This project continues to investigate the interactions of rootstocks with cultural decisions of pruning severity, and between-row or in-row spacing. The project was comprised of several experiments bearing on the interaction of rootstock with cultural practices. In combination with three between row spacings (6, 9, and 12 ft.), nine rootstocks (AxR#l, 110R, 039-16, 5C, 3309, 5BB, 1202, 1616, and 420A) grafted to Chardonnay were evaluated for effects on fruit composition, vine growth, and crop yield in a replicated field plot established at the Beringer’s Hudson Vineyard in Napa, CA. The stocks could be divided into four vigor groups based on the amount of shoot growth as measured by shoot length or lateral and primary leaf areas. 039-16 and 420 A were in classes by themselves as the highest and lowest vigor stocks, respectively. Between the two extremes, 110R, 1202, 5-C, AxR#l, and 1202 exhibited intermediate growth while 3309 and 1616 tended toward low vigor.
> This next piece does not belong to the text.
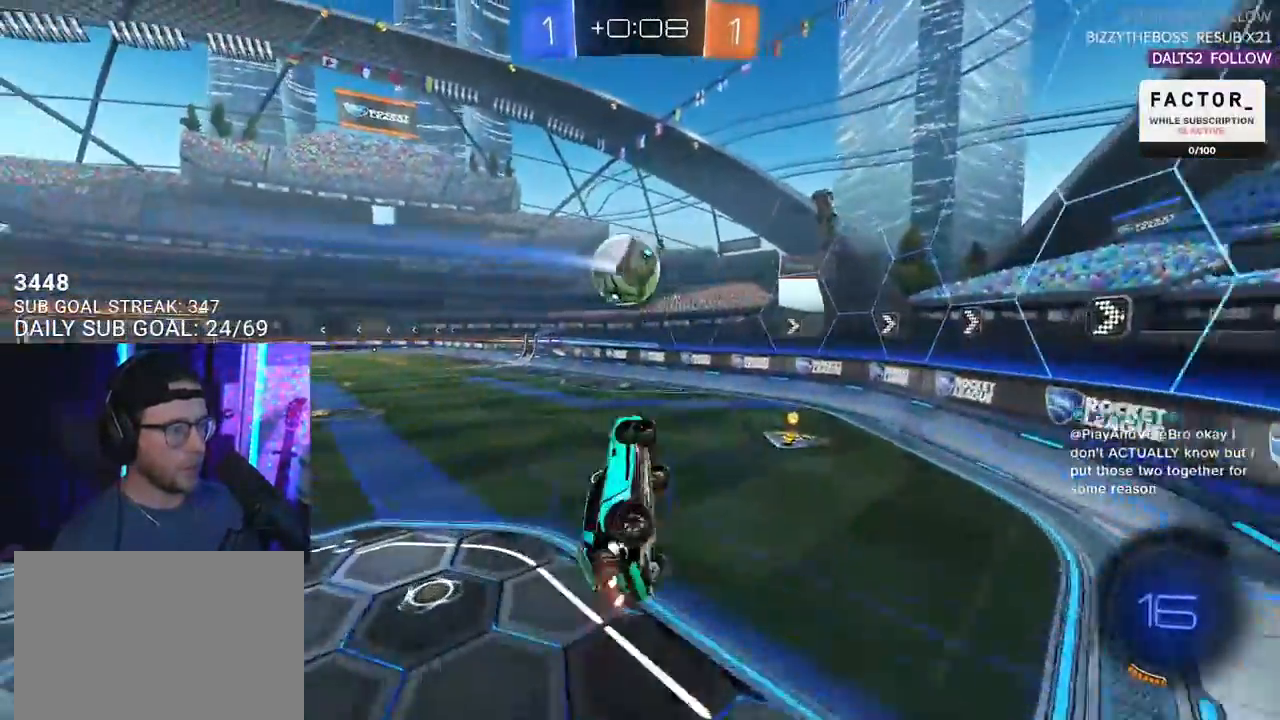
{"buttons": ["R2"], "left_stick": "right", "right_stick": "center", "events": [[33, "left_stick", "up-left"], [83, "L3", "up"], [100, "left_stick", "up"], [317, "left_stick", "center"], [450, "left_stick", "right"]]}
In general vigor tended to be lower in stocks with V. riparia heritage. Crop loads per vine increased with wider spacing from 8.1 kg/vine at 6 ft to 9.7 kg/vine at 12 ft. The increase was due to larger clusters with more berries per cluster. When considered on a per acre basis, however, yield was 50%higher on the narrow spacing due to more vines per acre. The average yield per acre of the 6, 9, and 12 ft spacings were 9.2, 6.7, and 5.5 tons/acre, respectively. At Oakville, the interaction of rootstock and balanced pruning formula on Cabernet Sauvignon (Clone UCD #8) grapevines was examined for the second year. Results in the second year of study differed substantially from those of 1995. Fruit maturity was not significantly lower on 039-16 as in previous years. Soluble solids increased as crop load decreased whether due to pruning formula of rootstock. Crop yield was reduced on 039-16 relative to the other stocks due to lower clusters per shoot and by pruning formula through reduced shoot number. Yields were 5.6 kg/vine for 039-16 and an average of 8.1 for 110R, 3309, and 5-C. The 5, 7, 9, and 11 bud/lb treatments produced yields of 5.5, 7.1, 7.6, and 8.6 kg/vine, respectively. No other components of yield (berry weight, cluster weight and berries per cluster) were found to be compensating for cluster number. Please consult the complete Final Report for other results and remaining experiments.

Root system conversion methods were evaluated in an own-rooted Sauvignon blanc vineyard in the Lodi-Woodbridge District. The root system conversion methods included in this study were approach grafting 1992 (rootstock rooting planted next to the vine and grafted in 1992), interplanting (rootstock rooting planted between vines in the row and budded in 1993), and an ungrafted control. Freedom rootstock was used in this experiment. Vines from the approach grafting 1992 treatment which failed to take were not regrafted in 1995. Also, the interplanting treatment was not rebudded. Our goal was to focus on the performance of converted vines. Growth and development of interplanted vines was limited due to shading from existing vines. Suckering was done twice during the growing season. Experimental plots were periodically inspected during the season. Yield data were collected at harvest on September 8, 1995. Berry samples were collected at harvest and fruit composition determined. Growth data were collected at pruning time on February 10, 1996. Percent conversion was also determined at pruning. Root system conversion method did not significantly affect yield, fruit composition, or growth during 1995. The number of approach grafted vines successfully converted has declined in most plots due to mechanical damage and weak rootstock growth. In addition, growth of interplanted vines has been poor due to shading. These results demonstrate the difficulty in managing young and mature vines planted in the same vine row. Under the conditions of this study (existing vines having a vigorous canopy), interplanting in the vine row was not an effective means of vineyard conversion.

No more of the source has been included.